> **ASSIGNMENT**
From the entries, copy each line that includes "KiCad".

[Stored records]
———
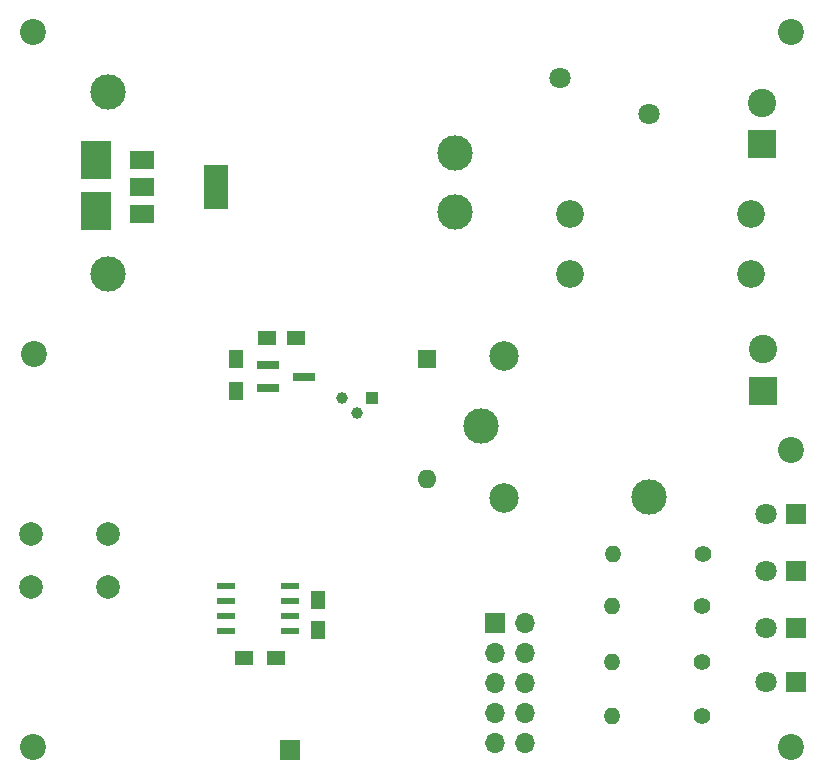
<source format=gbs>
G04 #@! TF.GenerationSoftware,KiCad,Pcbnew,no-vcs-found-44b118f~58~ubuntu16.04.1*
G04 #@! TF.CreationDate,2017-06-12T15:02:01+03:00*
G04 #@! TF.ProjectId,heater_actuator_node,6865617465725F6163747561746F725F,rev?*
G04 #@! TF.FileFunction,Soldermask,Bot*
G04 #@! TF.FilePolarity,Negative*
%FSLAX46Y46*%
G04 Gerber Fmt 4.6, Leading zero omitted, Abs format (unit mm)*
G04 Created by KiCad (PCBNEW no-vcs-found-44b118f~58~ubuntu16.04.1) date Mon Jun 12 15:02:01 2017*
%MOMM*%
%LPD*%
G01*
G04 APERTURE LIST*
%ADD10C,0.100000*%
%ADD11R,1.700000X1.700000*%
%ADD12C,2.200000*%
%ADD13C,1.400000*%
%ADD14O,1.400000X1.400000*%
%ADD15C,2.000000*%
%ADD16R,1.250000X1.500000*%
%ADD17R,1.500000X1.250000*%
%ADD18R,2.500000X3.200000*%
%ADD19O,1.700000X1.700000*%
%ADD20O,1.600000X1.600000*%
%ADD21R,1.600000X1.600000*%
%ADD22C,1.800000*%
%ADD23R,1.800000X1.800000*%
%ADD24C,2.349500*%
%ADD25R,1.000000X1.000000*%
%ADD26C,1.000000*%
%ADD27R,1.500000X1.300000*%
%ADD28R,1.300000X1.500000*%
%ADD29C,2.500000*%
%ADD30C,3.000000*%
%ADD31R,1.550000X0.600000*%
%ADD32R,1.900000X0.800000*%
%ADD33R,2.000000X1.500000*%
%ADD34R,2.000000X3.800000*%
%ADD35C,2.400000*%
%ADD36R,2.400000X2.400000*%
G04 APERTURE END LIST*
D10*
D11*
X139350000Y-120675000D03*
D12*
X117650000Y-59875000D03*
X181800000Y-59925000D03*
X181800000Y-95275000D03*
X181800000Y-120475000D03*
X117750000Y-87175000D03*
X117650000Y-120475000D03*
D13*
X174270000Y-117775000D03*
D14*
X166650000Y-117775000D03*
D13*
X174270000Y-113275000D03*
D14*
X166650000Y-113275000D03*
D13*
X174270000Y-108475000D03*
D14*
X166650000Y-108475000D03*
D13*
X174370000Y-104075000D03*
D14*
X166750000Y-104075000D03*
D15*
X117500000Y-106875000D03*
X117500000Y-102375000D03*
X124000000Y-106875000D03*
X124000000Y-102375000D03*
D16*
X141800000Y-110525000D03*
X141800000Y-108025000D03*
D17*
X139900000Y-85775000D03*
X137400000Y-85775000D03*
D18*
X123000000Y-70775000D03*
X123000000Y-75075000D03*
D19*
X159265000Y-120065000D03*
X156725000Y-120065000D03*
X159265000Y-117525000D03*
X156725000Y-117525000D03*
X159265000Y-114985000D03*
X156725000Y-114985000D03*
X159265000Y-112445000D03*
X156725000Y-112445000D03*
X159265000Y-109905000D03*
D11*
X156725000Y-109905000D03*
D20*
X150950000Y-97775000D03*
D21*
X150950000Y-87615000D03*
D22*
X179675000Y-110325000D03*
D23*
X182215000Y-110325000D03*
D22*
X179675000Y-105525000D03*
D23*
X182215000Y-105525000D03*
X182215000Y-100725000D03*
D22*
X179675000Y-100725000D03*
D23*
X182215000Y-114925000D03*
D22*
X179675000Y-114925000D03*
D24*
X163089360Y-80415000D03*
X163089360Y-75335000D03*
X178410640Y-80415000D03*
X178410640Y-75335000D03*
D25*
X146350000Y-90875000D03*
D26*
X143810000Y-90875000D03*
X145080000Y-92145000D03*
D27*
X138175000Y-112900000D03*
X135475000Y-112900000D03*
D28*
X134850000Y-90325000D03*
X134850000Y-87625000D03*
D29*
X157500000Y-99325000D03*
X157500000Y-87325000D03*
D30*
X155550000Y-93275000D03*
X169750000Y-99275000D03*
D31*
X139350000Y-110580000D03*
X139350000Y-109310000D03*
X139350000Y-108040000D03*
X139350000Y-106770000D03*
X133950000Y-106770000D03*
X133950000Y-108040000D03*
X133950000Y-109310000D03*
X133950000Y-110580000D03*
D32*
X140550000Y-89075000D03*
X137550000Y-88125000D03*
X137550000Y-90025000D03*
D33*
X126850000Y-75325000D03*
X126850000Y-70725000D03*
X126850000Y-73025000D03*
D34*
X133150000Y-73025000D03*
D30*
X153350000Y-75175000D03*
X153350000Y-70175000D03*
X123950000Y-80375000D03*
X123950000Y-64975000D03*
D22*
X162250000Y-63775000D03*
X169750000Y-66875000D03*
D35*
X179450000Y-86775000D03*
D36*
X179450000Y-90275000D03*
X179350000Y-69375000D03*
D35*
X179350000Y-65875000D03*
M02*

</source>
———
> **EXERCISE OUTPUT**
G04 #@! TF.GenerationSoftware,KiCad,Pcbnew,no-vcs-found-44b118f~58~ubuntu16.04.1*
G04 Created by KiCad (PCBNEW no-vcs-found-44b118f~58~ubuntu16.04.1) date Mon Jun 12 15:02:01 2017*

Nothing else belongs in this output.